Can I make the pizza safe by cooking it thoroughly?
The FSIS is not recommending that cooking makes these products safe. While high cooking temperatures do kill Salmonella, the agency's guidance is to discard or return — not to cook more carefully. The risks of cross-contamination during handling (on cutting boards, countertops, utensils) are real, and consuming the product carries risk beyond just whether it's fully cooked. Follow the official guidance and don't eat these products.
How do I know if my specific pizza is in the affected batch?
Product name and weight are the primary identifiers given in the alert. For specific lot codes, UPC numbers, and use-by dates, check the official FSIS public health alert page, which is updated as new information becomes available. When in doubt about whether your specific product is affected, err on the side of caution and return it for a refund.
What if I already ate one of these pizzas? Should I go to the doctor?

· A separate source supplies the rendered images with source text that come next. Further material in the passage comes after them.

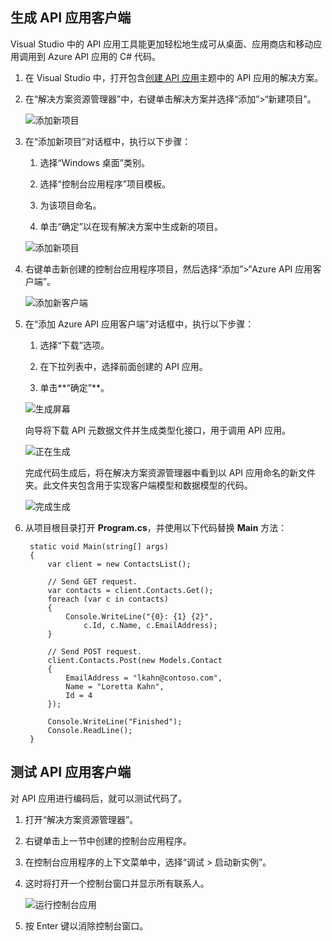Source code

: ## 生成 API 应用客户端 

Visual Studio 中的 API 应用工具能更加轻松地生成可从桌面、应用商店和移动应用调用到 Azure API 应用的 C# 代码。

1. 在 Visual Studio 中，打开包含[创建 API 应用](../articles/app-service-api/app-service-api-dotnet-get-started.md)主题中的 API 应用的解决方案。

2. 在“解决方案资源管理器”中，右键单击解决方案并选择“添加”>“新建项目”。

	![添加新项目](./media/app-service-dotnet-debug-api-app-gen-api-client/01-add-new-project-v3.png)

3. 在“添加新项目”对话框中，执行以下步骤：

	1. 选择“Windows 桌面”类别。
	
	2. 选择“控制台应用程序”项目模板。
	
	3. 为该项目命名。
	
	4. 单击“确定”以在现有解决方案中生成新的项目。
	
	![添加新项目](./media/app-service-dotnet-debug-api-app-gen-api-client/02-contact-list-console-project-v3.png)

4. 右键单击新创建的控制台应用程序项目，然后选择“添加”>“Azure API 应用客户端”。

	![添加新客户端](./media/app-service-dotnet-debug-api-app-gen-api-client/03-add-azure-api-client-v3.png)
	
5. 在“添加 Azure API 应用客户端”对话框中，执行以下步骤：

	1. 选择“下载”选项。
	
	2. 在下拉列表中，选择前面创建的 API 应用。
	
	3. 单击**“确定”**。

	![生成屏幕](./media/app-service-dotnet-debug-api-app-gen-api-client/04-select-the-api-v3.png)

	向导将下载 API 元数据文件并生成类型化接口，用于调用 API 应用。

	![正在生成](./media/app-service-dotnet-debug-api-app-gen-api-client/05-metadata-downloading-v3.png)

	完成代码生成后，将在解决方案资源管理器中看到以 API 应用命名的新文件夹。此文件夹包含用于实现客户端模型和数据模型的代码。

	![完成生成](./media/app-service-dotnet-debug-api-app-gen-api-client/06-code-gen-output-v3.png)

6. 从项目根目录打开 **Program.cs**，并使用以下代码替换 **Main** 方法：

		static void Main(string[] args)
	    {
	        var client = new ContactsList();
	
	        // Send GET request.
	        var contacts = client.Contacts.Get();
	        foreach (var c in contacts)
	        {
	            Console.WriteLine("{0}: {1} {2}",
	                c.Id, c.Name, c.EmailAddress);
	        }
	
	        // Send POST request.
			client.Contacts.Post(new Models.Contact
		    {
		        EmailAddress = "lkahn@contoso.com",
		        Name = "Loretta Kahn",
		        Id = 4
		    });
	
	        Console.WriteLine("Finished");
	        Console.ReadLine();
	    }

## 测试 API 应用客户端

对 API 应用进行编码后，就可以测试代码了。

1. 打开“解决方案资源管理器”。

2. 右键单击上一节中创建的控制台应用程序。

3. 在控制台应用程序的上下文菜单中，选择“调试 > 启动新实例”。

4. 这时将打开一个控制台窗口并显示所有联系人。

	![运行控制台应用](./media/app-service-dotnet-debug-api-app-gen-api-client/running-console-app.png)

5. 按 Enter 键以消除控制台窗口。

<!---HONumber=Mooncake_0919_2016-->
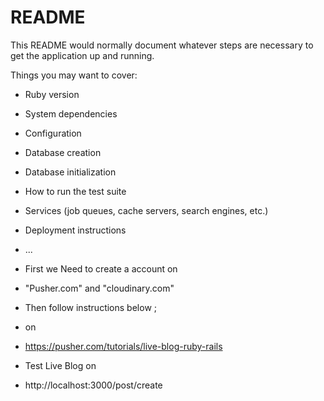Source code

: # README

This README would normally document whatever steps are necessary to get the
application up and running.

Things you may want to cover:

* Ruby version

* System dependencies

* Configuration

* Database creation

* Database initialization

* How to run the test suite

* Services (job queues, cache servers, search engines, etc.)

* Deployment instructions

* ...



* First we Need to create a account on


* "Pusher.com" and "cloudinary.com"


* Then follow  instructions below ;

* on

* https://pusher.com/tutorials/live-blog-ruby-rails

* Test Live Blog on

* http://localhost:3000/post/create


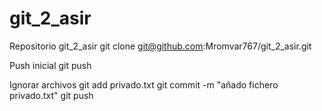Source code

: # git_2_asir

Repositorio git_2_asir
	git clone git@github.com:Mromvar767/git_2_asir.git

Push inicial
	git push

Ignorar archivos
	git add privado.txt
	git commit -m "añado fichero privado.txt"
	git push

If you've eaten one of the affected products and feel fine, monitor yourself for symptoms over the next several days. Salmonella symptoms typically appear within six hours to six days of exposure. If you develop fever, severe diarrhea, or significant abdominal cramps, contact a healthcare provider and tell them about the potential exposure. Healthy adults usually recover without treatment, but vulnerable individuals — young children, elderly, pregnant women, immunocompromised people — should seek medical attention promptly if symptoms develop.
Are other products from Walmart or Aldi also affected?
The current alert covers only the specific products listed. However, because the contamination traces back to a dry milk powder ingredient used across multiple manufacturers and product lines, the list of affected products may expand. Stay current by checking the FSIS website or reputable news sources for updates. The broader dry milk powder recall is affecting dozens of grocery products nationally, so vigilance about any product containing dry milk powder as an ingredient is warranted.
Conclusion
The USDA FSIS public health alert issued on May 5, 2026, is a serious but manageable situation — provided consumers act quickly. The core message is simple: if you have Great Value Thin Crust Chicken Bacon Ranch Pizza, Great Value Stuffed Crust Chicken Bacon Ranch Pizza, Mama Cozzi's breakfast pizzas, Pork King Good Sour Cream & Onion Pork Rinds, or Culinary Circle Ultra Thin Crust Chicken Bacon Ranch Pizza in your freezer, don't eat them. Return them for a refund or discard them safely.
The broader story here — about supply chain contamination, the outsized impact of single-ingredient failures, and the way food safety alerts work — is a reminder that processed food safety depends on vigilance at every step from farm to freezer. The system caught this one before a confirmed outbreak. Do your part by acting on the alert now, and keep an eye on updates as the investigation continues.